[Excerpts from a dataset]
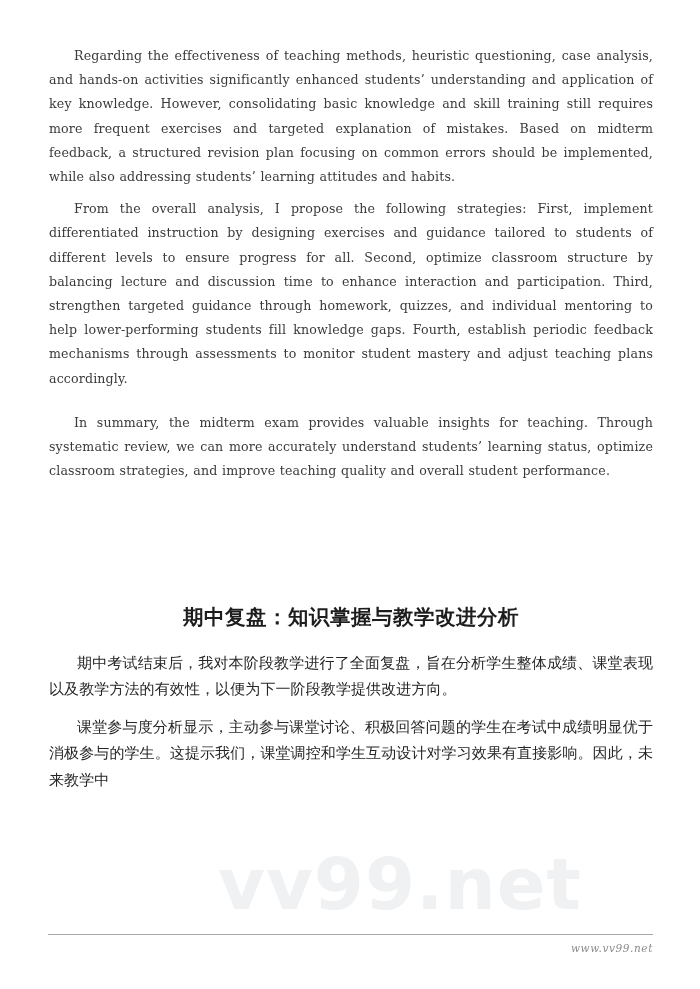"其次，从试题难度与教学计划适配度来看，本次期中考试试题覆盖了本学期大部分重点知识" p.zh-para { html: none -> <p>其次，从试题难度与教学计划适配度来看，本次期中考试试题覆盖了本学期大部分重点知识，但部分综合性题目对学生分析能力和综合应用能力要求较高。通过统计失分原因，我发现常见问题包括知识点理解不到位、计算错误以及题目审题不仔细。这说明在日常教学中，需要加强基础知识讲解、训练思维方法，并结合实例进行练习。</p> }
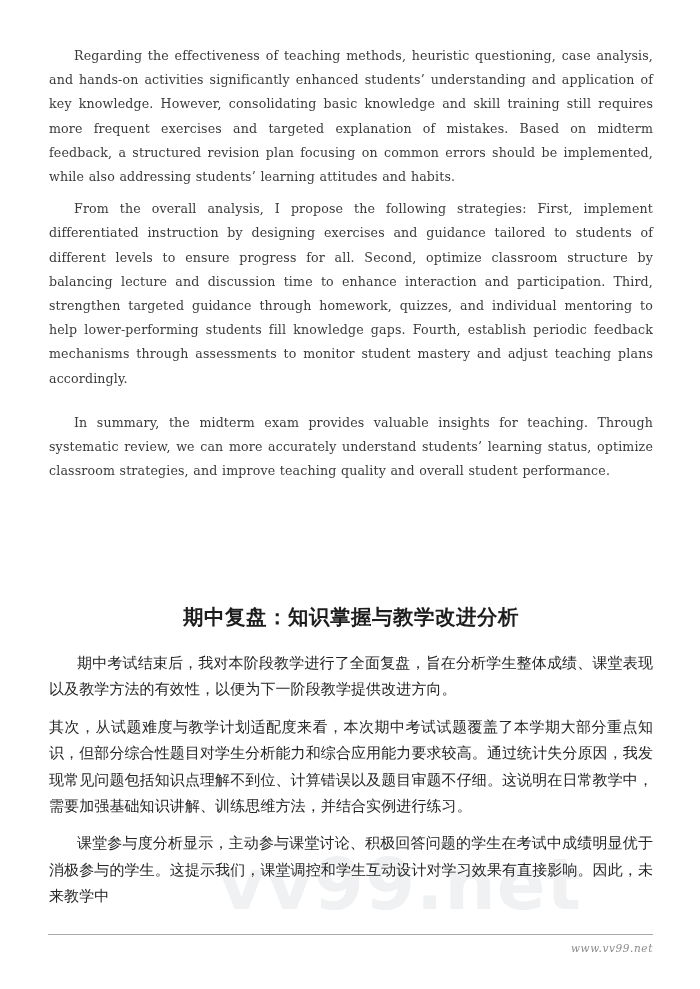"www.vv99.net" .footer-url { font-weight: none -> bold }
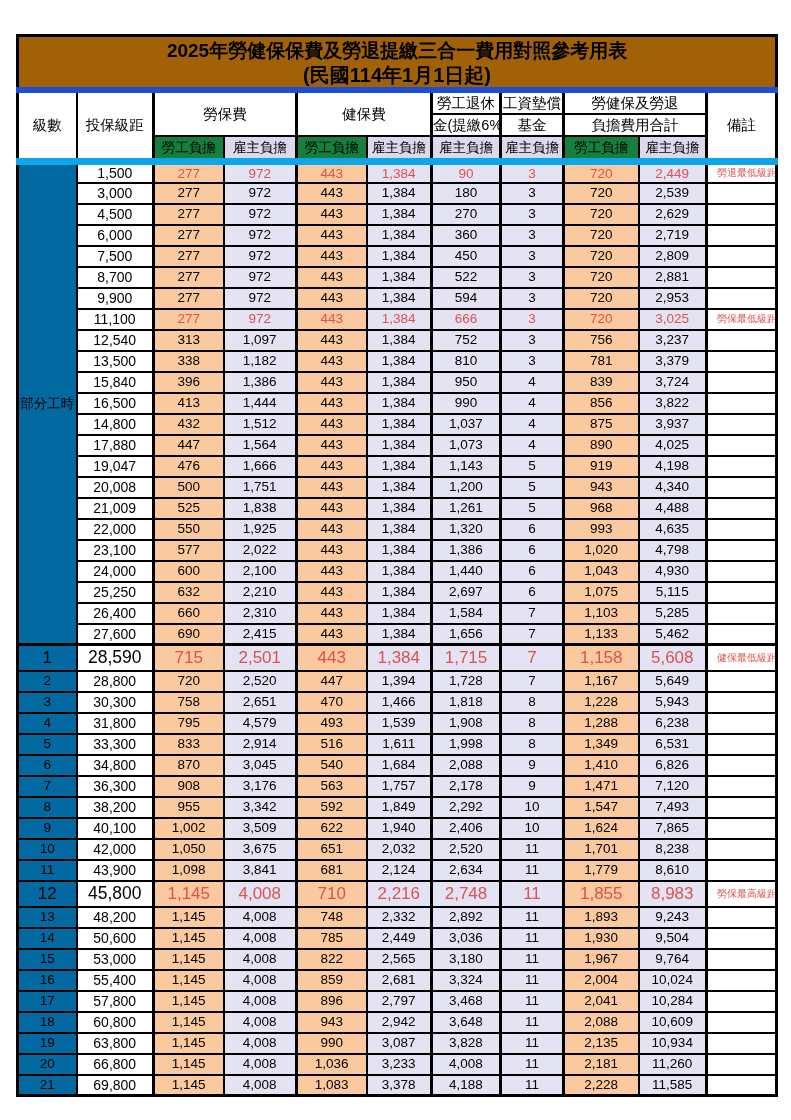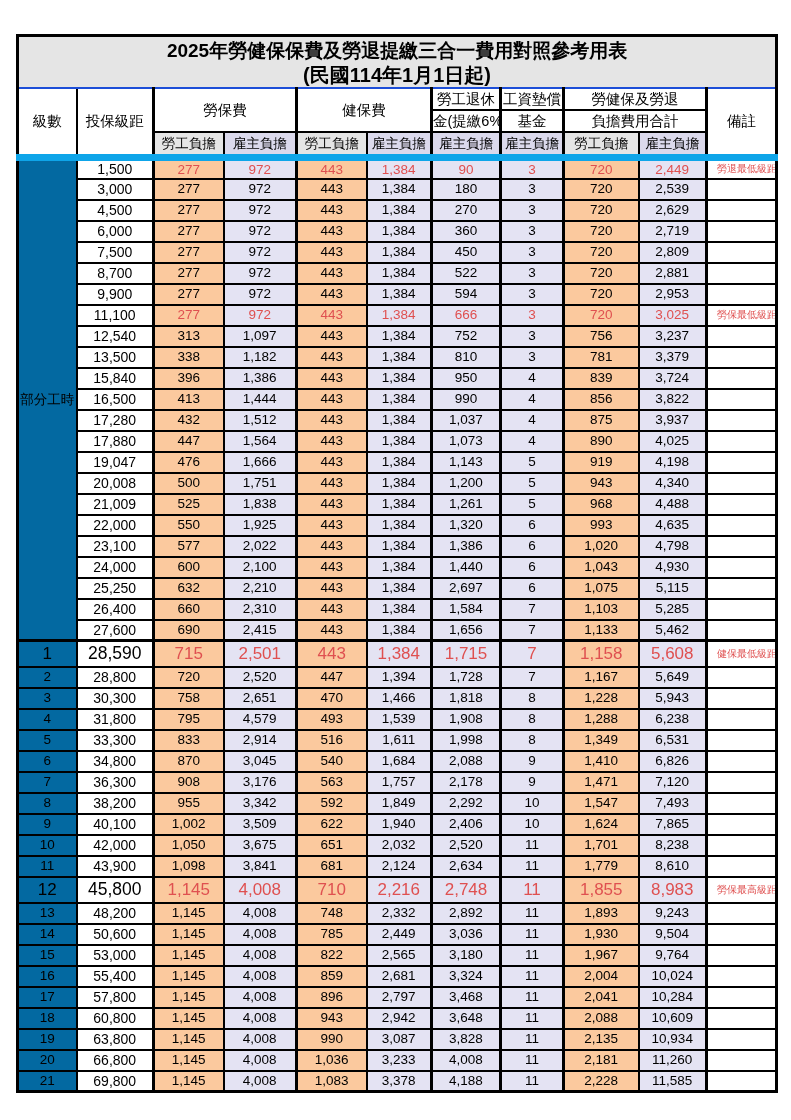"2025年勞健保保費及勞退提繳三合一費用對照參考用表" .title-cell { background: #e5e5e5 -> #a16207; border-bottom: 2px solid #1d4ed8 -> 6px solid #1d4ed8 }
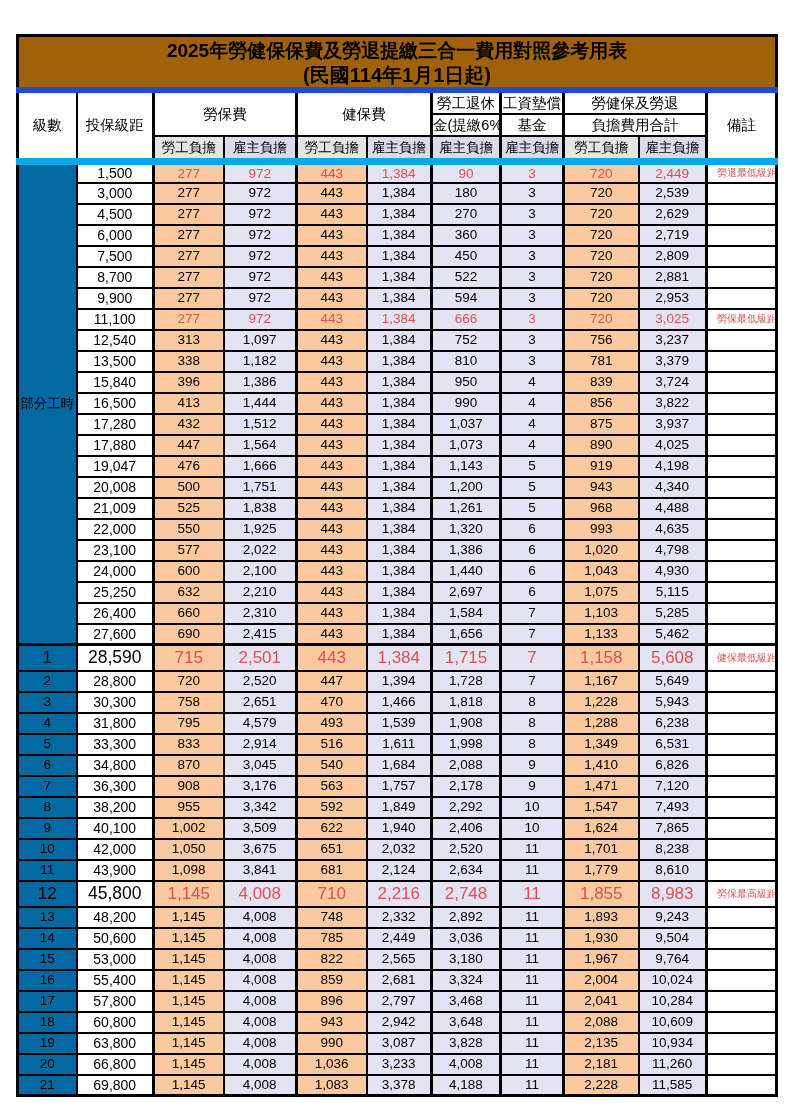"勞工負擔" th.emph { background: #e5e5e5 -> #15803d }
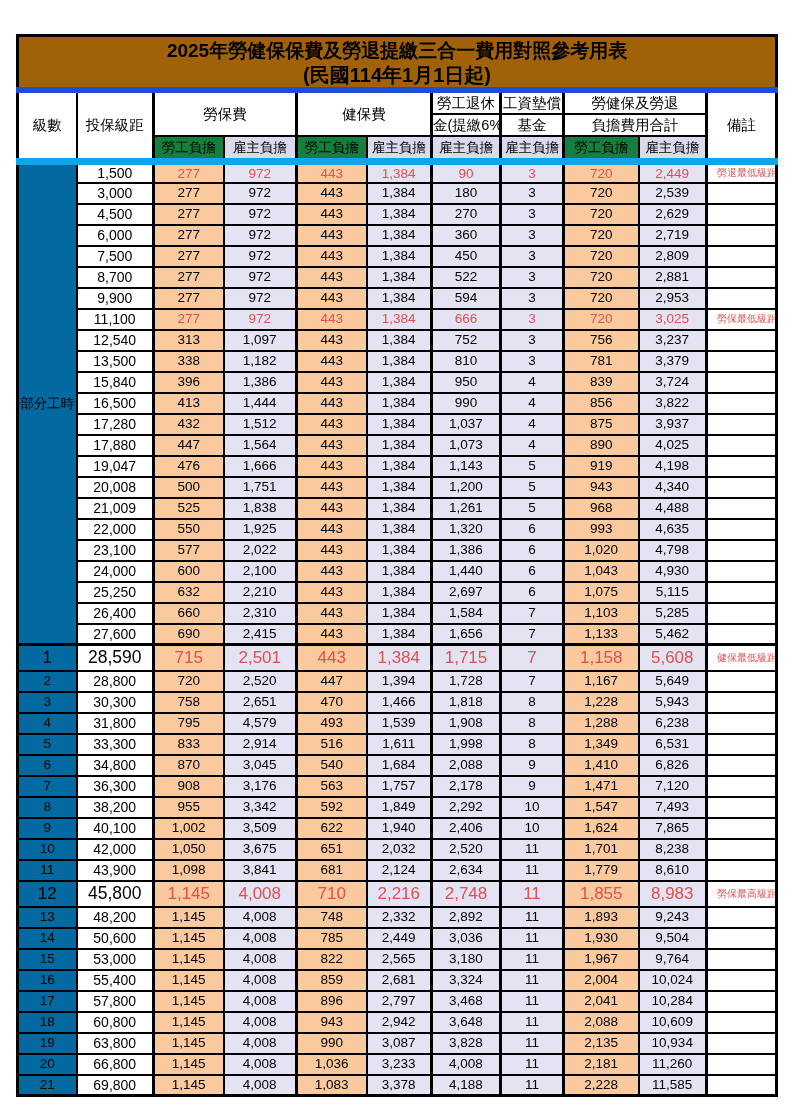"17,280" td.br { text: 17,280 -> 14,800 }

Assignment
Output a verbatim copy of all entries above; no pictures go in it.

Task response
"其次，从试题难度与教学计划适配度来看，本次期中考试试题覆盖了本学期大部分重点知识" p.zh-para { html: none -> <p>其次，从试题难度与教学计划适配度来看，本次期中考试试题覆盖了本学期大部分重点知识，但部分综合性题目对学生分析能力和综合应用能力要求较高。通过统计失分原因，我发现常见问题包括知识点理解不到位、计算错误以及题目审题不仔细。这说明在日常教学中，需要加强基础知识讲解、训练思维方法，并结合实例进行练习。</p> }
"www.vv99.net" .footer-url { font-weight: none -> bold }
"2025年勞健保保費及勞退提繳三合一費用對照參考用表" .title-cell { background: #e5e5e5 -> #a16207; border-bottom: 2px solid #1d4ed8 -> 6px solid #1d4ed8 }
"勞工負擔" th.emph { background: #e5e5e5 -> #15803d }
"17,280" td.br { text: 17,280 -> 14,800 }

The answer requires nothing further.